[Work required]:
Show all lines of the entries in which the word "https" is found.

────────────────────────────────────────

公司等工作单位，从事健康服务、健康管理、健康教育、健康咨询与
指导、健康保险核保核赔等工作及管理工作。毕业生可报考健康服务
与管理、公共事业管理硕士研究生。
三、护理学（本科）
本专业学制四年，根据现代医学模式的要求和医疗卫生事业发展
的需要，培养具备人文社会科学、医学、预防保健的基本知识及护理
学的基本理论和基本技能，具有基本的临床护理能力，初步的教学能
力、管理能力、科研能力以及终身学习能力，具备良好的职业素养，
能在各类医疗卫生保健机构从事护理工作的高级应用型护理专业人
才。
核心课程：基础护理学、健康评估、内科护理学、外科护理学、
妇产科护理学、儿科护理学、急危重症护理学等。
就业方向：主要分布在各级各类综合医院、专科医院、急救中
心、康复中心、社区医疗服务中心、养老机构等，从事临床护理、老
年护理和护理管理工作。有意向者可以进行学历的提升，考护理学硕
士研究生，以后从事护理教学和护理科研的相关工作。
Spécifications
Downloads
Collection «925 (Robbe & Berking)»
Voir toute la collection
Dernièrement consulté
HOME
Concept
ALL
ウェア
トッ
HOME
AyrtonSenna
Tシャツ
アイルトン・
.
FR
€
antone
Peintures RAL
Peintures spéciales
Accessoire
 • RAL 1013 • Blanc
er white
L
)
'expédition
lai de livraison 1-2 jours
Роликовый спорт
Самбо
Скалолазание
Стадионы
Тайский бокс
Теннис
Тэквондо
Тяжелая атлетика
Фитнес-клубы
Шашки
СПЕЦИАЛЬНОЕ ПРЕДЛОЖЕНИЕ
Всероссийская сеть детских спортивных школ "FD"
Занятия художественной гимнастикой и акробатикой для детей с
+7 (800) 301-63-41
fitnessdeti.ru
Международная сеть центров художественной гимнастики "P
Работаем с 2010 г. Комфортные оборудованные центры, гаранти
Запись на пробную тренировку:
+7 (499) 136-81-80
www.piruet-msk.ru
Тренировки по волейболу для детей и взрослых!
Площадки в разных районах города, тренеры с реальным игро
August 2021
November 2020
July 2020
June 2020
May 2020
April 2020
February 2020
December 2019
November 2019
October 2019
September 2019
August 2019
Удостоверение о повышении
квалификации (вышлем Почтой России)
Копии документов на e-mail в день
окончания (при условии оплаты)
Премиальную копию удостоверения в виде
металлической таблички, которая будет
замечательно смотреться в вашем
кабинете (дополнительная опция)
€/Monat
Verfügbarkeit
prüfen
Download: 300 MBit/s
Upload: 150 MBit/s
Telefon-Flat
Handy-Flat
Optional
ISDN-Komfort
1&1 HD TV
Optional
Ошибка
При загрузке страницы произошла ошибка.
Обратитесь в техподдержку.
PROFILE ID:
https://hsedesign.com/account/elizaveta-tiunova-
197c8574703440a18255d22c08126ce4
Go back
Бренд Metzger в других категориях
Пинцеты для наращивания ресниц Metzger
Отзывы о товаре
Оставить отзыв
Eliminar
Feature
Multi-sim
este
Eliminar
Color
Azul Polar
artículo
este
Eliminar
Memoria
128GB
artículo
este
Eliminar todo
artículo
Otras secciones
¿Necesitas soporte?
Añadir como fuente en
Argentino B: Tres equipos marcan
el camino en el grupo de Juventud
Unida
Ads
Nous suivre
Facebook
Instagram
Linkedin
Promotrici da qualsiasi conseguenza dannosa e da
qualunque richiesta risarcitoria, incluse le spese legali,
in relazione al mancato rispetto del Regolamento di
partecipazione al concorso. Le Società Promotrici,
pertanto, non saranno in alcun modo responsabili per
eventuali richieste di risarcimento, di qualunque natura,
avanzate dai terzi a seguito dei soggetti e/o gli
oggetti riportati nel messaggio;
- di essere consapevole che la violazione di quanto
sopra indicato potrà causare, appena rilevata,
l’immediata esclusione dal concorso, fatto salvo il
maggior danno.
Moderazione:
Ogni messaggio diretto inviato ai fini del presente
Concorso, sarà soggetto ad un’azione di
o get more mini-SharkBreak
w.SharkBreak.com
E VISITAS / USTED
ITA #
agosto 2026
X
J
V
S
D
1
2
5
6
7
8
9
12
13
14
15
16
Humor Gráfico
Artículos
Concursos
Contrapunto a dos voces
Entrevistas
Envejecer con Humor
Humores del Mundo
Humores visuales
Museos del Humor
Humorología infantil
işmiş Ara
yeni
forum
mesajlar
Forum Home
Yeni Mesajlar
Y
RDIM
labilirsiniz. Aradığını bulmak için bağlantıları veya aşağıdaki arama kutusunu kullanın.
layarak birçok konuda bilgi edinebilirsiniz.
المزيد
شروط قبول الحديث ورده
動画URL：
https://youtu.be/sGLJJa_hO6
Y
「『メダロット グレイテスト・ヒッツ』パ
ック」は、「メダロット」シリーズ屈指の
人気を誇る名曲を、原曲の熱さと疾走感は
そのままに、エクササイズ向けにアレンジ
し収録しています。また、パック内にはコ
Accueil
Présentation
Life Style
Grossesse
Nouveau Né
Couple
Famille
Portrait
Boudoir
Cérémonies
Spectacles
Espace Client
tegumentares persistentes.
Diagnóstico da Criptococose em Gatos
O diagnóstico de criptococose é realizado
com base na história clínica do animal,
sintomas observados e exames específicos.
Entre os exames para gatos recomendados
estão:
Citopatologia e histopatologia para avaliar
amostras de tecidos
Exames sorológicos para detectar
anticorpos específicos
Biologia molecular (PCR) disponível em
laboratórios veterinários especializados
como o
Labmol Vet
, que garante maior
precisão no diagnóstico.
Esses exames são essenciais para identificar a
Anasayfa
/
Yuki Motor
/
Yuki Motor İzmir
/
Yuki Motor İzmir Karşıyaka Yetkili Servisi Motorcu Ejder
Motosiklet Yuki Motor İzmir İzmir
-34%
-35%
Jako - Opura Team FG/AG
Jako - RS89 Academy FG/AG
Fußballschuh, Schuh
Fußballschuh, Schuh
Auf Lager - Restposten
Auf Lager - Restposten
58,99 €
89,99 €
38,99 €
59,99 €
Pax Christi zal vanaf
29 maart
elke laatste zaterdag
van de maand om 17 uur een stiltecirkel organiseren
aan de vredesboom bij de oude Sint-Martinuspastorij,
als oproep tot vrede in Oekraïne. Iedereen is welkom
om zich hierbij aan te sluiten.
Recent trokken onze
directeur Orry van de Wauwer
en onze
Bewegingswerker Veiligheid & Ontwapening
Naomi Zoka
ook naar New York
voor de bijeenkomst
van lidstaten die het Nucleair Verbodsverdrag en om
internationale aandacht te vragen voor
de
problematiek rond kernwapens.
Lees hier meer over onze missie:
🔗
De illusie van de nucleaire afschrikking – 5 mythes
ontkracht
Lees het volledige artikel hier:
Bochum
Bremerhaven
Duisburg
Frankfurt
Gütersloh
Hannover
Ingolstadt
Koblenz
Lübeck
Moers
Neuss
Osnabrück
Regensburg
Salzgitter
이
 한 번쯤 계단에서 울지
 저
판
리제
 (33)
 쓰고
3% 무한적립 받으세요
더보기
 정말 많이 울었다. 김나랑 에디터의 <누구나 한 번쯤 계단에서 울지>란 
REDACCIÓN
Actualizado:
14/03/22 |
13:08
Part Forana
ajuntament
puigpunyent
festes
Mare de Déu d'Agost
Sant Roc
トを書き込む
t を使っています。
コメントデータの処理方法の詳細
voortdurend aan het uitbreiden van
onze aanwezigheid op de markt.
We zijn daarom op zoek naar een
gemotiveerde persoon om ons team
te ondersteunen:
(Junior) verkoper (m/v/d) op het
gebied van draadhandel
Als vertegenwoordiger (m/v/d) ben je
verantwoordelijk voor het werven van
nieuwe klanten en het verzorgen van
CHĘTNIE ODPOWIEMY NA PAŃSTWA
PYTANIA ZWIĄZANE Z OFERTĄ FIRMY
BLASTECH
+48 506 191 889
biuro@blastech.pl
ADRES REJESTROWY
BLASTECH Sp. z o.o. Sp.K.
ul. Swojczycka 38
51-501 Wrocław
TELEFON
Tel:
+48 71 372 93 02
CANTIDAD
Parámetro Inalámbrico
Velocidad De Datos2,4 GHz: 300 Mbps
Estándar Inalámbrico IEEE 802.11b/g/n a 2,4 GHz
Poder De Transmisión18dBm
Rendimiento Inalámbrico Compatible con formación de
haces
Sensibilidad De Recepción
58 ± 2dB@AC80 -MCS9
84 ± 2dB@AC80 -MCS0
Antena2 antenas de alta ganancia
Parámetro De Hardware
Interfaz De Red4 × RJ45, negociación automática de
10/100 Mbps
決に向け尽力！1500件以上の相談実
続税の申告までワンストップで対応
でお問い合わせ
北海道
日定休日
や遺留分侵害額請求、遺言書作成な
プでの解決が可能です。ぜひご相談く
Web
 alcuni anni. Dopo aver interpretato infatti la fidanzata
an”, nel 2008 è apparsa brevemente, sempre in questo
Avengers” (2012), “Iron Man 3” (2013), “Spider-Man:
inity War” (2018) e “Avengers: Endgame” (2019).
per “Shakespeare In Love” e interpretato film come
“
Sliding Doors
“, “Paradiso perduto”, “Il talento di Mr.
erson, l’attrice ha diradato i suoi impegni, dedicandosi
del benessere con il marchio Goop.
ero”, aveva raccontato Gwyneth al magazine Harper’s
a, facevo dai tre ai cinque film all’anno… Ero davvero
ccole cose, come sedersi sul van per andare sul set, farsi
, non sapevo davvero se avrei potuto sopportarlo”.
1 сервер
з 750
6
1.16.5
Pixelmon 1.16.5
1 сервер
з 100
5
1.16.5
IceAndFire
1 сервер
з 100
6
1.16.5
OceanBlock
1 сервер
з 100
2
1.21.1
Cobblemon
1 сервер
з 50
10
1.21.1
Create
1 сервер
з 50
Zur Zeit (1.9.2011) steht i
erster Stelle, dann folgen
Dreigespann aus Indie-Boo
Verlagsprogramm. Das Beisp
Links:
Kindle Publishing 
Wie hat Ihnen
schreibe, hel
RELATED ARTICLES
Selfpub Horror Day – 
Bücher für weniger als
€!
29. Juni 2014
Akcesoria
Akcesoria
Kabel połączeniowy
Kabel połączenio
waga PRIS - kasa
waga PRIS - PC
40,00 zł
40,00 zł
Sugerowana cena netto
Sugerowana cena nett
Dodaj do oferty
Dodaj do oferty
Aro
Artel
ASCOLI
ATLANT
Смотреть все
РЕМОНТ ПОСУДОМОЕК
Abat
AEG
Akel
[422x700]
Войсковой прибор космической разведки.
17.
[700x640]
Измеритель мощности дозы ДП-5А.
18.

────────────────────────────────────────

[Response]:
https://hsedesign.com/account/elizaveta-tiunova-
https://youtu.be/sGLJJa_hO6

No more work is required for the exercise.